I apologise for the fact that Estonian citizens could be found among those who participated in the murdering of people or assisted in the perpetration of these crimes.

The Estonian state did not want war. Neither the state nor the people of Estonia entered this war or supported Nazi ideology. Unfortunately, this foreign war was forced upon the Estonian nation, as a result of which, our people suffered severe losses.

We must keep looking towards the future. The system of states and relations of nations built in Europe has no place for Nazism or any another totalitarian ideas. It will no longer be possible to drag the Estonian people into a war at the will of others, or in someone else’s interests.

We can all, here in Estonia, devote ourselves to our everyday tasks. We will build our future in a way that events like the Second World War will never repeat themselves.

Today is a day of reconciliation. Let us commemorate unlived lives and think about the future.

Lingüista ütles ...

Ah, movenort... None of this stuff is ignored, only perhaps in your imagination. But thanks for repeating the same old stuff again, regardless of what other people have already told you about this. I guess you like the sound of your voice. Or of your keyboard. :-)

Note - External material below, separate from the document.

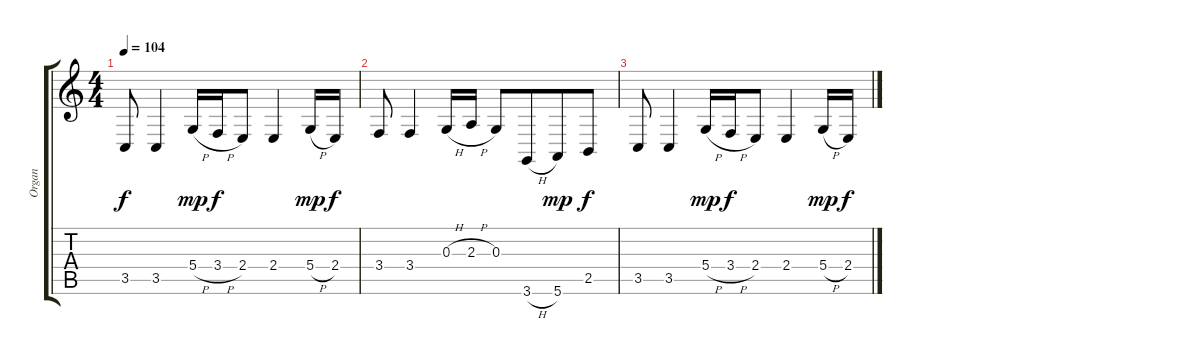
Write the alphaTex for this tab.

Jalkmeister, you're right, of course, but moevenort already knows this. I don't think he's going to stop just because of that. It's like a religion to him, you know.

LPR ütles ...

Movenort just likes to instigate. He has no big agenda or good intentions. I get it. There is no other purpose than to push the buttons that can be pushed and watch what happens. Let's fight fire with fire. So let me see, wow, I think here's a nice button on movenort. Right here... plop ...

Considering how much good old, in-out-in-out and ultraviolence the liberating soviet troops did to the womenfolk on the German territory in 1945, chances are, that our movenort has a strange proclivity to chewing sunflower seeds and drinking vodka.

Joshua ütles ...

"Considering how much good old, in-out-in-out and ultraviolence the liberating soviet troops did to the womenfolk on the German territory in 1945, chances are, that our movenort has a strange proclivity to chewing sunflower seeds and drinking vodka."

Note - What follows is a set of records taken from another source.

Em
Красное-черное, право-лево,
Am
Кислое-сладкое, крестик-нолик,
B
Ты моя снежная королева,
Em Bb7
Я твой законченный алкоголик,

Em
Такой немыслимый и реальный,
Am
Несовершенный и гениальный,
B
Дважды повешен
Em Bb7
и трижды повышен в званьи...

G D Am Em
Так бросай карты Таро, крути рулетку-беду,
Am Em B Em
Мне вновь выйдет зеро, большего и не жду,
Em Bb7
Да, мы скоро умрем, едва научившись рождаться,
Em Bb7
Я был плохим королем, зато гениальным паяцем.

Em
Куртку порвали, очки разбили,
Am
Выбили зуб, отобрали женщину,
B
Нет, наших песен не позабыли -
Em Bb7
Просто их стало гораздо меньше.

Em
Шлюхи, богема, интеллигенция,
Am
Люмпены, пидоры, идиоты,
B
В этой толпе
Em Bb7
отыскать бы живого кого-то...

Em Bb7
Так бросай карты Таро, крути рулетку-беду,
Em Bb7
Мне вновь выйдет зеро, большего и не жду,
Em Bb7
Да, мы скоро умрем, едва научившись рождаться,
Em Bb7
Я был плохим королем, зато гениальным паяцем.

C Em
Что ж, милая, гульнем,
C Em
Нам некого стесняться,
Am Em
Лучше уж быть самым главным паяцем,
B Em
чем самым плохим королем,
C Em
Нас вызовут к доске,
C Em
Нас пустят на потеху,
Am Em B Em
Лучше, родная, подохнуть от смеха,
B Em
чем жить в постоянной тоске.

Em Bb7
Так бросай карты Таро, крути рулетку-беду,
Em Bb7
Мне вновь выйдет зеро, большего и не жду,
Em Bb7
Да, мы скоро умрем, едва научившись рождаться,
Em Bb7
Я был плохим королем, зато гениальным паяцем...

Do you realize how wrong that sounds? Implying that somebody is wrong because he has russian genes?

There's this wonderful russian satire on Gazprom and current political regime - http://vimeo.com/12130035

Look at their faces. Those faces are indistinguishable from estonian faces. My god, they're even the same! Jesus, say it's not so! I swear that lady in the secret evil council, is Pille Taikla from Pärnu. She is into Taize and that whole catholic neo-spiritualiy. And that other guy is Aivar Priidumets, a true fan of Martin Helme from Haapsalu.

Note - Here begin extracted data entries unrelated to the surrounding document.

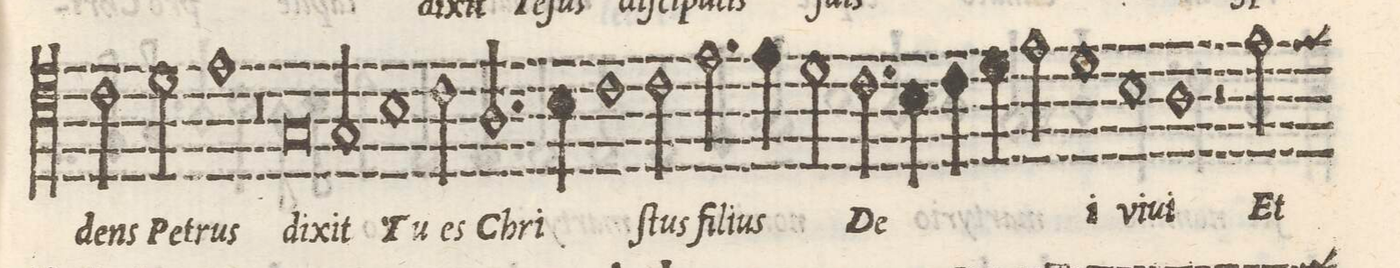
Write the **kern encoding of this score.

**kern	**text
*I"TENOR	*
*clefC4	*
*k[]	*
*met(C|)	*
*M2/1	*
2c\	-dens
2d\	Pe-
1e	-trus
=36-	=36-
0r	.
=37-	=37-
0Gny	di-
=38-	=38-
2G/	-xit
1B\	Tu
2c\	es
=39-	=39-
2.A/	Chri-
4B\	.
1c	.
=40-	=40-
2c\	-ſtus
2.e\	fi-
4e\	-li-
2d\	-us
=41-	=41-
2.c\	De-
4B\	.
4c\	.
4d\	.
2e\	.
=42-	=42-
1d	-i
1B	vi-
=43-	=43-
1A	-ui
2r	.
2e\	Et
*custos:e	*
=44-	=44-
*-	*-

Point is, estonians are balts are northern russians are estonians. We are all the same here, same genes, same race, same skull structure, same skin color - the only thing that is different is language (and historical narrative and culture, though some of the culture is overlapping).

You're also using a blatnoi stereotype (which is chav in England) and ascribe it to an entire people. But genes does not a blatnoi make, nor a chav, nor a rullnokk.

That has to do with socio-economic/socio-cultural factors.

LPR ütles ...

Of course I do. That is the point. A kick in the groin. Just like moven, I am an equal opportunity offender. Sometimes I am so offensive, that I even offend myself.

I do it and then I wipe tears. It hurts so good.

Joshua ütles ...

Oh well. If you equally offend yourself, well I guess that makes up for it.

Lingüista ütles ...

I think that was Piimapukk's point, Joshua. Of course it would be stupid to forget the common life of Slavs, Balts, and Finno-Ugrians in this neck of the woods for the last millenium or so... and genes don't determine one's scoundrelicity level. It was just a way to push moevenort's buttons... since he apparently likes to push other people's, and then does not seem to acknolewdge when counter-arguments are offered.

If moevenort were interested in actually discussing and exchanging ideas, some of the topics might even be very interesting. Alas, he isn't.

Joshua ütles ...

Yeah I got that now. Quite clever in a twisted sort of way.